Дарден, счастливее, чем был в тот день, когда три месяца назад распростился с лихорадкой в больнице Сестер Милосердия за пятьсот с чем-то миль отсюда, легким шагом шел по бульвару Олбамут, вдыхая ароматы скворчащих в открытых сковородах сомов, пряного трескового супа, сладкое сожаление переспелых дынь, гранатов и личей. Ощутив бурчанье в желудке, он остановился купить немного жареной говядины с луком на шампуре и съел ее быстро и шумно, вытерев после руки о штаны. Прислонясь к фонарному столбу возле уличного цирюльника, он, чувствуя кислые миазмы шампуней и отступив подальше от ползшей в водосток мыльной струйки воды, достал купленную в «Борхесовской лавке» карту. Дешевая печать на бурой оберточной бумаге, названия многих улиц подписаны от руки. Одноцветная, она не выдерживала сравнения с татуировкой Дворака, но была точной, и он без труда нашел пересечение улиц, на котором примостился его постоялый двор. Позади постоялого двора раскинулась чаша старого города, к северу от него простирался Религиозный квартал, где ждал его наставник Кэдимон Сигнал. К постоялому двору он мог пройти двумя путями. Один лежал через район старых фабрик, разумеется, заставленный трупами проржавевших моторных повозок и железнодорожных вагонов, заваленный разрезанными и загибающимися в глубочайшей бесполезности вверх рельс. В детстве, проведенном в городе Морроу, Дарден вместе с давно потерянным другом Энтони Толивером (за пристрастие к оливкам или их маслу его прозвали Толивка-Оливка) играли как раз в таких местах, но они не отвечали его темпераменту. Дарден помнил, как их игры утрачивали веселье от одного только вида поездов с поставленными на попа огромными, тупорылыми головами: одни стеклянно взирали в небо, другие уткнулись носом в прохладную темную землю. У него не лежала душа к такой смерти металла, особенно сейчас, когда его пульс то замедлялся, то учащался, и он ощущал одновременно спокойствие и лихорадочную тягу двигаться.
Нет, он пойдет вторым путем, через старый город, которому больше тысячи лет, который так стар, что уже и себя не помнит, чьи камни за утекшие в беспамятство годы сносились до шелковистой гладкости. Быть может, эта прогулка его успокоит: сохранит разрывающую сердце радость, но заставит уняться головокружение.
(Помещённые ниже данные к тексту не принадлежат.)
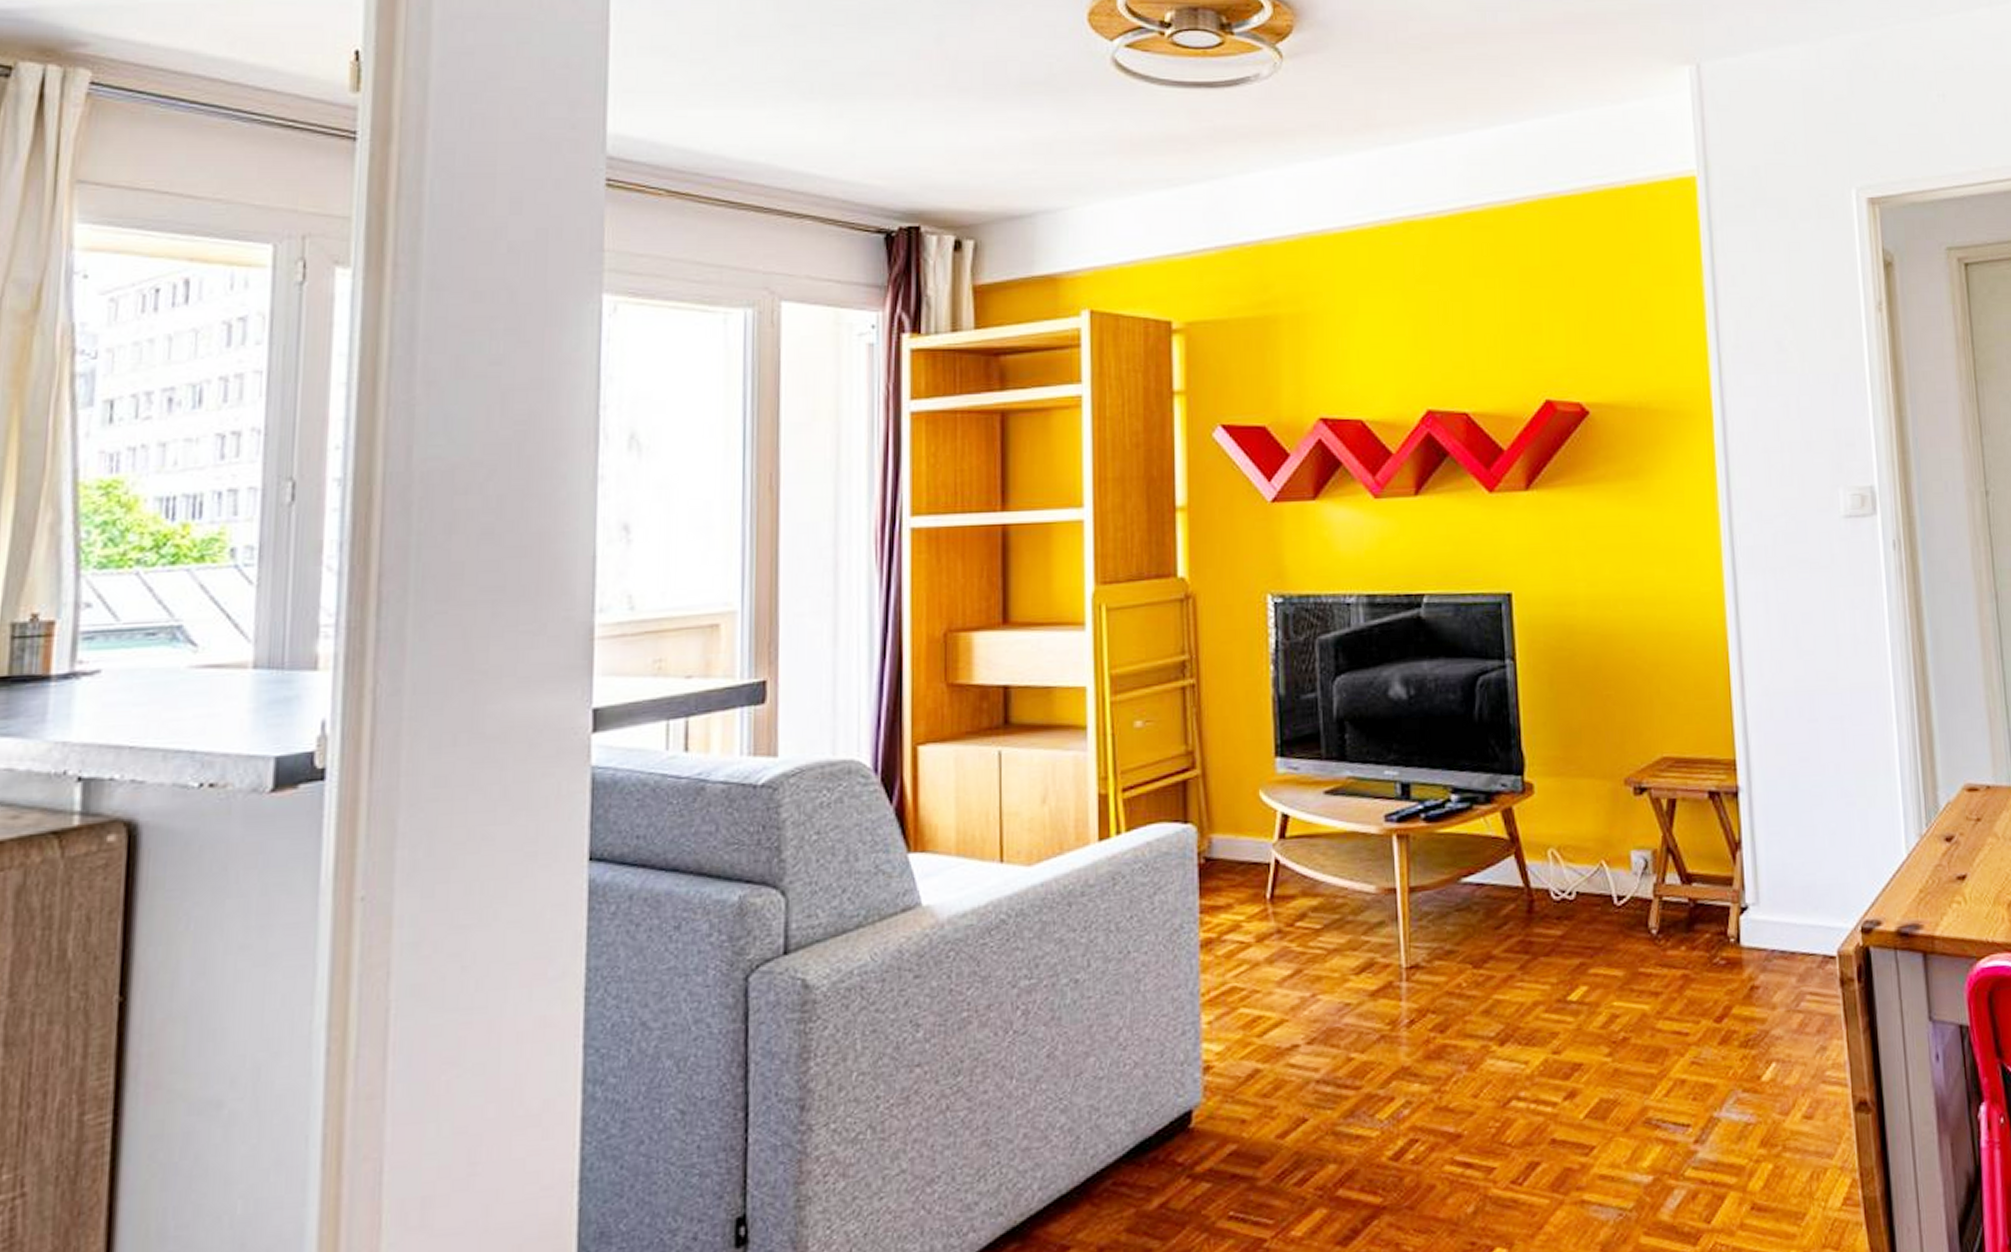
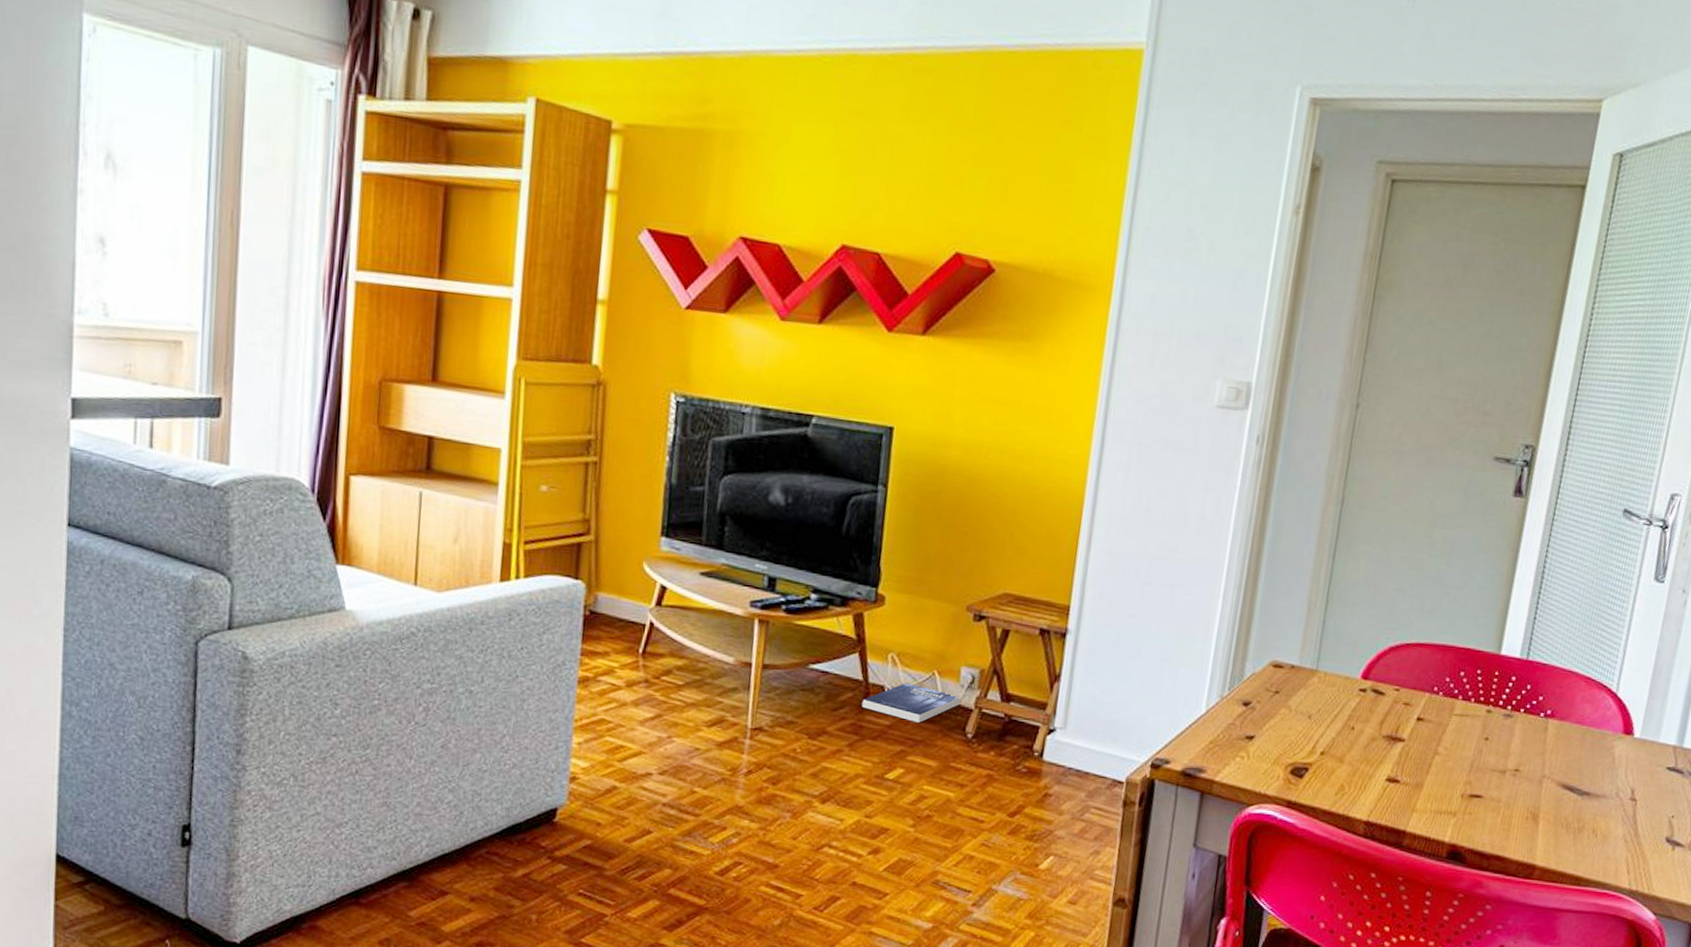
book: none [1527,880,1637,927] -> present [861,683,961,723]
Дарден двинулся избранным путем, не обращая внимания на старика, который, спустив до колен штаны, испражнялся на тротуаре, и аккуратно обогнув окситанскую кухарку, вокруг которой бились живые карпы: вооружившись дубинкой, она методично била их по головам, пока на брусчатке не заблистали желтые брызги мозгов.
Несколько минут спустя стискивавшие улицу многоэтажные дома остались позади, а с ними и дым, пыль и гомон голосов. Мир погрузился в безмолвие, и тишину нарушало лишь шарканье туфель Дардена по брусчатке и случайное бормочущее «чуф-чуф» моторной повозки, залатанной и ковыляющей по улице, точно работала не на топливе, а на сливочном масле. Дарден не обращал внимание на вонь горючего, на сердитое клокотанье выхлопных труб. Он видел перед собой лишь лицо женщины в окне: оно являлось ему в узоре лишайника на серой стене, в кружении собравшихся в водостоке листьев.